▶ _EXERCISE TEXT_:
════
Larry

His name was Larry, not Lawrence or any other name where Larry would be a nickname. He was born to a Army Air Corps flight engineer and a hairdresser in ’46, to be followed by a sister a few years later. He was a senior in high school when Kennedy was shot, enlisted into the Army after high school and served his time in Vietnam as a lab technician in a MASH unit. He settled down quickly after returning to the states, marrying my mom and raising my brother and myself for a few years until my mother served him divorce papers.

He had another chance at married life and fatherhood, marrying my stepmother in ’80 and allowing both my brother and myself to live with them before deciding on having children of their own. He loved his kids and always found room for them in his house and his heart.

He could party — he could always eat more than me, and (until recently) could drink more as well. He taught me to always be punctual, that you can’t be a friend and a father to your kids at the same time, that pickled herring is delicious. He was fiercely proud to be a Vietnam veteran, something he felt he had to repress during my childhood. He had a quick wit and was able to sling out zingers as long as he could talk. He shared his passion for models with my brother and myself. He knew his way around complicated electronic circuits, despite not being able to tell the difference between red and green wires. He could build anything out of wood. He didn’t like email, he preferred to talk to you directly. He was NOT a fan of Obama. He loved to hunt quail and pheasant and fish with good friends. He was a Bud man.

Larry died quietly this morning, in his sleep with my stepmother by his side. He suffered from a lot of complications at the end, mostly originating from the fact that his liver wasn’t working the way it’s supposed to — it wasn’t working much at all, really. I repeatedly offered to give him mine but he always refused. My wish in these last few months was for him to not be in any pain or discomfort; knowing he is free from these earthly limitations is what keeps me upright today. I can now redirect energy and get my own self back to whatever normal is for me these days. I am about out of the woods as far as the effects of radiation therapy are concerned; my weight is up, I feel better with chemo started again. I keep my father’s spirit close as I work on my own health and get stronger again.
════
▶ _REQUIRED WORK_: According to the text about Larry, in what role did he serve during his time in Vietnam? The items come from a source separate from the text about Larry.

Stored data
════
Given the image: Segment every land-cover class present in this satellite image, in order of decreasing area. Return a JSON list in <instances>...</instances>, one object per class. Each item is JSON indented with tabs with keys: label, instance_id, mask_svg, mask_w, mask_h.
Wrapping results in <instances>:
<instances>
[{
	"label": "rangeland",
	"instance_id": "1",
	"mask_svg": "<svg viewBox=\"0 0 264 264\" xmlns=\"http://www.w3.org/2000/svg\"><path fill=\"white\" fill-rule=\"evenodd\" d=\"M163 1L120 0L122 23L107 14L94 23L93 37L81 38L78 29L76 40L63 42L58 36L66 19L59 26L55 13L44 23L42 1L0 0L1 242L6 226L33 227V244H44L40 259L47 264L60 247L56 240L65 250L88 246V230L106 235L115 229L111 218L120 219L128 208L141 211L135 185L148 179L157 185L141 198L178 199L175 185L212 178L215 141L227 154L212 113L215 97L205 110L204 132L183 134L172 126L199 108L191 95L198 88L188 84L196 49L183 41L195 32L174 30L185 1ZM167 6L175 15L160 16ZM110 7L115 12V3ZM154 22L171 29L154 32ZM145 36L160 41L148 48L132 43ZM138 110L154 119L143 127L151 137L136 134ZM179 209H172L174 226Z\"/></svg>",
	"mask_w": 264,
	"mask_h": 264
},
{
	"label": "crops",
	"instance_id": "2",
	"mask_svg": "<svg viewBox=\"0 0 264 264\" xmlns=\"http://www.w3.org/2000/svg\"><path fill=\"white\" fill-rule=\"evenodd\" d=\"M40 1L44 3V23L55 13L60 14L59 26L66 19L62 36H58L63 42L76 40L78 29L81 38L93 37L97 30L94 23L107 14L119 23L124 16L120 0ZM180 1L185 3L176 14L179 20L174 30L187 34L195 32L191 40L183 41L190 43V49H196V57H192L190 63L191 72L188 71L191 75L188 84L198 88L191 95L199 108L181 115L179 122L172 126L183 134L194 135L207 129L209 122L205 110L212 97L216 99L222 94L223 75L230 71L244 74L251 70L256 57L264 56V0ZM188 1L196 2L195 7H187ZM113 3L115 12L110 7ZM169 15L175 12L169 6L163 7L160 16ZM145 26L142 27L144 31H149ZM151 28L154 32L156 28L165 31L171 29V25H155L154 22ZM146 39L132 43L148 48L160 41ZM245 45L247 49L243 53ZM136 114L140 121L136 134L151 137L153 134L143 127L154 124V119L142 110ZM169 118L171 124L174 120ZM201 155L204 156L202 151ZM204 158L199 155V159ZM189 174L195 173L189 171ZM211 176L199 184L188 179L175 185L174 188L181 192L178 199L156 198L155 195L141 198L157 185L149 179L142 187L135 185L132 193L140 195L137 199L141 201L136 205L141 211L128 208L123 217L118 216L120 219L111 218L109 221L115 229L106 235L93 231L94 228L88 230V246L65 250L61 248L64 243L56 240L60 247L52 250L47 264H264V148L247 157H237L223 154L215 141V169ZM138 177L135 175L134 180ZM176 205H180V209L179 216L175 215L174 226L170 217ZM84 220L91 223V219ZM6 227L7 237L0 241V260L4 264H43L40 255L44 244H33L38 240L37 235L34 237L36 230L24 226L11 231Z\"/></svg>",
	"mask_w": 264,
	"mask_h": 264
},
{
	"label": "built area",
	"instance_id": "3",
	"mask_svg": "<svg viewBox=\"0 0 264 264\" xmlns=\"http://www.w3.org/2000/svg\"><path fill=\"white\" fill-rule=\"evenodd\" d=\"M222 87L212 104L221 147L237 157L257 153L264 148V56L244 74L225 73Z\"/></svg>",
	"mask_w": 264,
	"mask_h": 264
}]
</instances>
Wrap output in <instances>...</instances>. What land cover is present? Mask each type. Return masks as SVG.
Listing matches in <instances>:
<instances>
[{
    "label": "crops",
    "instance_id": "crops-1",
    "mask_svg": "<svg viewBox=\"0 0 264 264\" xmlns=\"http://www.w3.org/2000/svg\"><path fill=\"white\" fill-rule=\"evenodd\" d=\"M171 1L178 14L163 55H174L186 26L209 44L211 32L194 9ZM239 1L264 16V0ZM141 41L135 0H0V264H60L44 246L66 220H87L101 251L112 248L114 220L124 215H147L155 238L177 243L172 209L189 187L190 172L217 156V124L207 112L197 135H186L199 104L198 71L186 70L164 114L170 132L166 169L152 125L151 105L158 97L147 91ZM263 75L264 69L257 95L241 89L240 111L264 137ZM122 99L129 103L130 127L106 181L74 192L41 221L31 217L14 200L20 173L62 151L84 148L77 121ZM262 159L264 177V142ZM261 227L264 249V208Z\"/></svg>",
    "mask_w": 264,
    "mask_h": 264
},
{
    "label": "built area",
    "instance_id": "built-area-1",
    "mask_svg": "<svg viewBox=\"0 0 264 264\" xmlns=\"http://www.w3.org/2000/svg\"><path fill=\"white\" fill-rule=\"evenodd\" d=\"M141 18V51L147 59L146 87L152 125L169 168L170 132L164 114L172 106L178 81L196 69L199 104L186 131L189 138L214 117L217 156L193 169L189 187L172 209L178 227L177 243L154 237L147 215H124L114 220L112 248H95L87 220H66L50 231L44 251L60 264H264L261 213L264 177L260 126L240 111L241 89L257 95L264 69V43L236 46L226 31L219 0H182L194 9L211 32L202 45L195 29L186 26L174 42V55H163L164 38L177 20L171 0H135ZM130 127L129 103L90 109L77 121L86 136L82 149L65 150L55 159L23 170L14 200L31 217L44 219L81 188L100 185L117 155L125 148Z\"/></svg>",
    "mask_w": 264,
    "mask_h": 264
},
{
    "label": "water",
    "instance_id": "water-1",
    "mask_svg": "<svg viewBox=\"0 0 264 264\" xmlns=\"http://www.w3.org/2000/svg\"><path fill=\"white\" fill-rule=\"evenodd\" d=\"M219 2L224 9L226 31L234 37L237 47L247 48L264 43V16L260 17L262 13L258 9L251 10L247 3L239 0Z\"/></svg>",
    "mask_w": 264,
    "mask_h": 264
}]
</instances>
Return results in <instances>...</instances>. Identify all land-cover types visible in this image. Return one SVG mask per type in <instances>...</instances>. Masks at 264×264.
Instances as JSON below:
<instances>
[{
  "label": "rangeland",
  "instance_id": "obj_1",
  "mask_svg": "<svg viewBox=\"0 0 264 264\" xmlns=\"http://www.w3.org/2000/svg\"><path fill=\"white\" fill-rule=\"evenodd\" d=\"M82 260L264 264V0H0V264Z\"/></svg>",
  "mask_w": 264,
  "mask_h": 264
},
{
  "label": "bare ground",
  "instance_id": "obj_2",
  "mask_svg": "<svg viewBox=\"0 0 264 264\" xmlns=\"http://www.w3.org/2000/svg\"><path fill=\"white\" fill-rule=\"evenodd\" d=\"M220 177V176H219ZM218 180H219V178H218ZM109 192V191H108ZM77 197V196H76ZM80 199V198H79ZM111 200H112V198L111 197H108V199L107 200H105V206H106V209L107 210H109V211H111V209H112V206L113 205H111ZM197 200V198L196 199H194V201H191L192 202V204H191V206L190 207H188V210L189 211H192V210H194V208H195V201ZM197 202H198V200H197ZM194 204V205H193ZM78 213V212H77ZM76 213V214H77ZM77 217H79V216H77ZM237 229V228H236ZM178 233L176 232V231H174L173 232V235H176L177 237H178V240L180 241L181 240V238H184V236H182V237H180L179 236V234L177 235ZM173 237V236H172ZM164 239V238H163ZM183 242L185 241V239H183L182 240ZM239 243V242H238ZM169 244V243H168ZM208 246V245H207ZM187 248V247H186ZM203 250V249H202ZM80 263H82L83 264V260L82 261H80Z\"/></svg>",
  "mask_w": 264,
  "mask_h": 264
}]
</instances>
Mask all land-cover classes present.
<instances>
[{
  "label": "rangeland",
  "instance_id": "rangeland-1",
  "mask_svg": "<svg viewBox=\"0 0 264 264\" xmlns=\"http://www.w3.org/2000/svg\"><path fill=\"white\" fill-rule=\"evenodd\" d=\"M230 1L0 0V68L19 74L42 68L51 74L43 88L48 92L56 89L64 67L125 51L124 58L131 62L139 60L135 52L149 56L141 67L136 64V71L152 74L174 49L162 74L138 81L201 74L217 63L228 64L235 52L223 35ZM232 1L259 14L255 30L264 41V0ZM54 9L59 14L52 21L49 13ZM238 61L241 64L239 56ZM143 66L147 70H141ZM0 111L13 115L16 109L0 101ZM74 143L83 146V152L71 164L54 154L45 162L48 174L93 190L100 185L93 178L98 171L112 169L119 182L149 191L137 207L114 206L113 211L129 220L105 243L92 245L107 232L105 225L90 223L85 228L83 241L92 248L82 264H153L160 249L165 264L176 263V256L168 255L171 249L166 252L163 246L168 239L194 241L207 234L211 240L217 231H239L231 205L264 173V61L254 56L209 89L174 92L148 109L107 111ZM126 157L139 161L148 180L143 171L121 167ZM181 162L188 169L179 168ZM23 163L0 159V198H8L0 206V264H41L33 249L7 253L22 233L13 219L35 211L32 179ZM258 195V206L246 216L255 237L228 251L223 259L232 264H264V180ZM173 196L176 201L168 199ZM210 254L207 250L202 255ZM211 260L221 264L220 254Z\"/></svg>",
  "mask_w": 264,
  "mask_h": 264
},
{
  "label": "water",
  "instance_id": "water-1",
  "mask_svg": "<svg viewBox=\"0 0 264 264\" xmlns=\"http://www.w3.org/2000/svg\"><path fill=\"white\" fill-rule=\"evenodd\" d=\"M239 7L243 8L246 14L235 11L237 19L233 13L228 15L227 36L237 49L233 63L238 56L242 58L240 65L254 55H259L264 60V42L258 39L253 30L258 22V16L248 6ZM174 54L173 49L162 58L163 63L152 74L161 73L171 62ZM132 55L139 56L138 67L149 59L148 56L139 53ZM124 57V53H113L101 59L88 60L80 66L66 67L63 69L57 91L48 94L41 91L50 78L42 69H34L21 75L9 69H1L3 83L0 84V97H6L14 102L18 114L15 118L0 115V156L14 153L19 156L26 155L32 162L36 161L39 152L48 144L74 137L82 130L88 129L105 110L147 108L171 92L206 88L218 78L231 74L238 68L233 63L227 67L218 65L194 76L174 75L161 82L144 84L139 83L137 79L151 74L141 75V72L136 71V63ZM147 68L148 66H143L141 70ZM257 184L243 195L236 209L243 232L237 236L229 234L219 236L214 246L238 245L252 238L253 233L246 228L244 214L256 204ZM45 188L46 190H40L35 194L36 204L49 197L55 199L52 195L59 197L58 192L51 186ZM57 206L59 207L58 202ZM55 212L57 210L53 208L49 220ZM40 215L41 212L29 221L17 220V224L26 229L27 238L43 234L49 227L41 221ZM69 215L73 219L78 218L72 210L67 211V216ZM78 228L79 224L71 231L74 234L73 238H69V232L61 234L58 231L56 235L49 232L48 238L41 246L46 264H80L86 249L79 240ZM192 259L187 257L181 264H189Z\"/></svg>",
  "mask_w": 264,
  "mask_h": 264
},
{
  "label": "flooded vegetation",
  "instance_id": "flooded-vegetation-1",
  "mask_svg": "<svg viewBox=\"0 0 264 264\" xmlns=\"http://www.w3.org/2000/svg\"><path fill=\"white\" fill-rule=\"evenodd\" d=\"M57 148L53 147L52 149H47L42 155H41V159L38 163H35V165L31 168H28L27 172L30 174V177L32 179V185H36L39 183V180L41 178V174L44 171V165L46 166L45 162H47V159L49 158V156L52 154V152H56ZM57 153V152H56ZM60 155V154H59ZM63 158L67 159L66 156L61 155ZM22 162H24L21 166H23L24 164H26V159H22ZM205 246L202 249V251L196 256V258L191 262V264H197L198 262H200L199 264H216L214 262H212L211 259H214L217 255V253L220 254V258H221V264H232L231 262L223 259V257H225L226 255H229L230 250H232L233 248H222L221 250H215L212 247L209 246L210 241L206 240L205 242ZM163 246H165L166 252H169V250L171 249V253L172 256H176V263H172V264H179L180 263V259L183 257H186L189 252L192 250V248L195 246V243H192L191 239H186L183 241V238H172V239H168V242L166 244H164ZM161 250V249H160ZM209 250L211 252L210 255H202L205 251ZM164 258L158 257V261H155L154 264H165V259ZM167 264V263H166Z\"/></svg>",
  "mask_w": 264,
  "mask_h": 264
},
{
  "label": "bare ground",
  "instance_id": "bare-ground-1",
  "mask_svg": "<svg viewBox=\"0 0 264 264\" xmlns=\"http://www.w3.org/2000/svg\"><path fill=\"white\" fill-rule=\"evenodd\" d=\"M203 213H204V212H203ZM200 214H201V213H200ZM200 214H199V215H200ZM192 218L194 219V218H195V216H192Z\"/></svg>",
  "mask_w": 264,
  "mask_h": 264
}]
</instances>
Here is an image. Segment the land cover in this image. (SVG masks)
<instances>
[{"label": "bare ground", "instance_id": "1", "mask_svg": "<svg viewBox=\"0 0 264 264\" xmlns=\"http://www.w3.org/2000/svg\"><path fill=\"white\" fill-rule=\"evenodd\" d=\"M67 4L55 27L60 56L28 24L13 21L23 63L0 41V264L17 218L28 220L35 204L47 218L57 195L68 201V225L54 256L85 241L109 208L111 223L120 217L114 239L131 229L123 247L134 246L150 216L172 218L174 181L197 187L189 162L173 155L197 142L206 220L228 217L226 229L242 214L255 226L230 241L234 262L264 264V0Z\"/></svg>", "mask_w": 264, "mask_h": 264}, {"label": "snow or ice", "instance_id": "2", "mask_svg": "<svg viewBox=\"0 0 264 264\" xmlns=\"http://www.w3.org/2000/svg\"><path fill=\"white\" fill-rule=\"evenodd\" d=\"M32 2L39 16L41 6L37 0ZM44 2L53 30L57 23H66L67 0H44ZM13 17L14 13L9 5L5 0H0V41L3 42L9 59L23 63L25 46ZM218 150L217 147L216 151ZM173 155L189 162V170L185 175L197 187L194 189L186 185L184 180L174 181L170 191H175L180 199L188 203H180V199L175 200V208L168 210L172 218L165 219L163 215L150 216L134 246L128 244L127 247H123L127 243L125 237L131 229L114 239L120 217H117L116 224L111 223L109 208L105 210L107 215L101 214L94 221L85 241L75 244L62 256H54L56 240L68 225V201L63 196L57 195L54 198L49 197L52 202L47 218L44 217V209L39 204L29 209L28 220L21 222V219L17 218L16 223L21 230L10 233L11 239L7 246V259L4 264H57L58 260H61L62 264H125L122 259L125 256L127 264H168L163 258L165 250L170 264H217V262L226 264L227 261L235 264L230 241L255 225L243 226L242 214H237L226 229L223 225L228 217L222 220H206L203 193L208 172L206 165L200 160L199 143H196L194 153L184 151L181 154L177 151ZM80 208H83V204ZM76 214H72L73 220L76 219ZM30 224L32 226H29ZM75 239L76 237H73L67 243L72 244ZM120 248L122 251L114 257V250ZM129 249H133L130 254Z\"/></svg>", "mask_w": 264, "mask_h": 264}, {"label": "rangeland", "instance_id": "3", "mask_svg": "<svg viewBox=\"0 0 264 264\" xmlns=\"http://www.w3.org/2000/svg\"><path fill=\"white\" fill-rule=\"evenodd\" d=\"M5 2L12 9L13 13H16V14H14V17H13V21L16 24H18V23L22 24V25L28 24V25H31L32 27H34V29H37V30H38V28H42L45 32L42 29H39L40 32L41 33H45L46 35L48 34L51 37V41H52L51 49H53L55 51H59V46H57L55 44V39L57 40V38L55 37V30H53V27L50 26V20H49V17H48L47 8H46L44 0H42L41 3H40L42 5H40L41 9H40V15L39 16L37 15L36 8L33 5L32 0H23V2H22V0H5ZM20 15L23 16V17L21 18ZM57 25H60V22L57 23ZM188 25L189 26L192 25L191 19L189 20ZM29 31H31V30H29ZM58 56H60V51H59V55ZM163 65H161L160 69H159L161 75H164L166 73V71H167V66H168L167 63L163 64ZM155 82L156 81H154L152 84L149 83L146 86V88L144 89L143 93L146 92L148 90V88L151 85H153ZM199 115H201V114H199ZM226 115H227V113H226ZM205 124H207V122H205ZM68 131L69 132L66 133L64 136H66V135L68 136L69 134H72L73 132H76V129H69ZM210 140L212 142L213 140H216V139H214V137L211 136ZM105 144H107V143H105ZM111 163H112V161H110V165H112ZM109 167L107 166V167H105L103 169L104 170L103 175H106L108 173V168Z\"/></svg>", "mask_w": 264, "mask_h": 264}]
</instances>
════
▶ _EXPECTED ANSWER_: He served as a lab technician in a MASH unit.